Using the following jQuery will get the RGB value of an element's background color:
$('#selector').css('backgroundColor');
Is there a way to get the hex value rather than the RGB?
Here is the cleaner solution I wrote based on @Matt suggestion:
function rgb2hex(rgb) {
rgb = rgb.match(/^rgb\((\d+),\s*(\d+),\s*(\d+)\)$/);
function hex(x) {
return ("0" + parseInt(x).toString(16)).slice(-2);
}
return "#" + hex(rgb[1]) + hex(rgb[2]) + hex(rgb[3]);
}
Some browsers already returns colors as hexadecimal (as of Internet Explorer 8 and below).
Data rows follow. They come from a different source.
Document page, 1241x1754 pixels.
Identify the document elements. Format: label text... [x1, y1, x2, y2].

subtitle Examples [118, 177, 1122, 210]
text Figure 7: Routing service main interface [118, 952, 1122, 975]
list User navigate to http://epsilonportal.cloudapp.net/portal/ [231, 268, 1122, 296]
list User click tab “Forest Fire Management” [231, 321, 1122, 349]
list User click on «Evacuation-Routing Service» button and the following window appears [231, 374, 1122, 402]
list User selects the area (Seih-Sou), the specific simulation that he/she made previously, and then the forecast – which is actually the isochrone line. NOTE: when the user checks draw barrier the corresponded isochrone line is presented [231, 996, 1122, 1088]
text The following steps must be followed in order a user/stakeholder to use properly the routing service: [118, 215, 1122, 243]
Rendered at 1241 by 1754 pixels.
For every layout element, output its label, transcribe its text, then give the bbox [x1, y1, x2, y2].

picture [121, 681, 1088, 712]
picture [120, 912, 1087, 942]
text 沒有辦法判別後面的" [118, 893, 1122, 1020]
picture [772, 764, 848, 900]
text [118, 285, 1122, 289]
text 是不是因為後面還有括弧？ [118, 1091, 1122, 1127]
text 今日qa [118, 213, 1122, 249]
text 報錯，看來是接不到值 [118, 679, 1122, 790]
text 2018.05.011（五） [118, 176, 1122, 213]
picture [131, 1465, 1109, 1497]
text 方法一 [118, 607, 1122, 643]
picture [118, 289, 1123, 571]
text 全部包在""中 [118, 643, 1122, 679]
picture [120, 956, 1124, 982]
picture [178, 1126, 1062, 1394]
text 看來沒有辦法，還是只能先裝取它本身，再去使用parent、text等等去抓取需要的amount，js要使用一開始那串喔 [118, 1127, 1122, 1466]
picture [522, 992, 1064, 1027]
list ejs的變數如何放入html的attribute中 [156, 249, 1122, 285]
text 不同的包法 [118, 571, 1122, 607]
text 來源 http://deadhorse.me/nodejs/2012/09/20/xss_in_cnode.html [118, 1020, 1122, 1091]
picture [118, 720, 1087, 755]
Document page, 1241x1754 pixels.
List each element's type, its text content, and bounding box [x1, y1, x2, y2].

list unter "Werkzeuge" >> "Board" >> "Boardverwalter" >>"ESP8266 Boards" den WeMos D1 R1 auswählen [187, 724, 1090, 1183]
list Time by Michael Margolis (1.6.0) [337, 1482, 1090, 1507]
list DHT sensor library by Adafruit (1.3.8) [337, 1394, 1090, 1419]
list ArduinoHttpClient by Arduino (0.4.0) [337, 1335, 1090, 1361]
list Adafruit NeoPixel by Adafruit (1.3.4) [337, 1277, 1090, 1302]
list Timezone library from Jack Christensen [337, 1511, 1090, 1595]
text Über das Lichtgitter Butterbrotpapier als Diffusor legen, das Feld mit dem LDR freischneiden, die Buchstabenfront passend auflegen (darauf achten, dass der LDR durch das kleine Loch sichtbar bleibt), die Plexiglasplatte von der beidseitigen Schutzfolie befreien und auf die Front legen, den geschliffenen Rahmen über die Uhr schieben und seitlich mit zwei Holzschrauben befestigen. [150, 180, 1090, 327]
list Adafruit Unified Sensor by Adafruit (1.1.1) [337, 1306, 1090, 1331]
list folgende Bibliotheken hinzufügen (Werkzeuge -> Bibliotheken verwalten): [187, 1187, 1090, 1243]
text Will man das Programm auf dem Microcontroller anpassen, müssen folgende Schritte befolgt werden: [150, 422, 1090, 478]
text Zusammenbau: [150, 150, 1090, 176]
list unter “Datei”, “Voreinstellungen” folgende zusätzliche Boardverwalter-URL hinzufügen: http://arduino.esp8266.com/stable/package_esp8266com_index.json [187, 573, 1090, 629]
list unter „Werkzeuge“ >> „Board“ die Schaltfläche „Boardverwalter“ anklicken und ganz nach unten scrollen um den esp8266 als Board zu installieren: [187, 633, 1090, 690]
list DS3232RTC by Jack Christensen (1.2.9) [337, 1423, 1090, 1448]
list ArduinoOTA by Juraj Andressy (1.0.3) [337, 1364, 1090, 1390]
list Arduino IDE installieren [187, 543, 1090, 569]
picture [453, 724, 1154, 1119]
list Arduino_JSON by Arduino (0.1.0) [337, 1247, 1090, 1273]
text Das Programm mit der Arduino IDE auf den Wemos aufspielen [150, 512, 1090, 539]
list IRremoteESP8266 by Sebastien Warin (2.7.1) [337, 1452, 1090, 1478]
If you need to deal with those cases, just append a condition inside the function, like @gfrobenius suggested:
function rgb2hex(rgb) {
if (/^#[0-9A-F]{6}$/i.test(rgb)) return rgb;
rgb = rgb.match(/^rgb\((\d+),\s*(\d+),\s*(\d+)\)$/);
function hex(x) {
return ("0" + parseInt(x).toString(16)).slice(-2);
}
return "#" + hex(rgb[1]) + hex(rgb[2]) + hex(rgb[3]);
}
If you're using jQuery and want a more complete approach, you can use CSS Hooks available since jQuery 1.4.3, as I showed when answering this question: Can I force jQuery.css("backgroundColor") returns on hexadecimal format?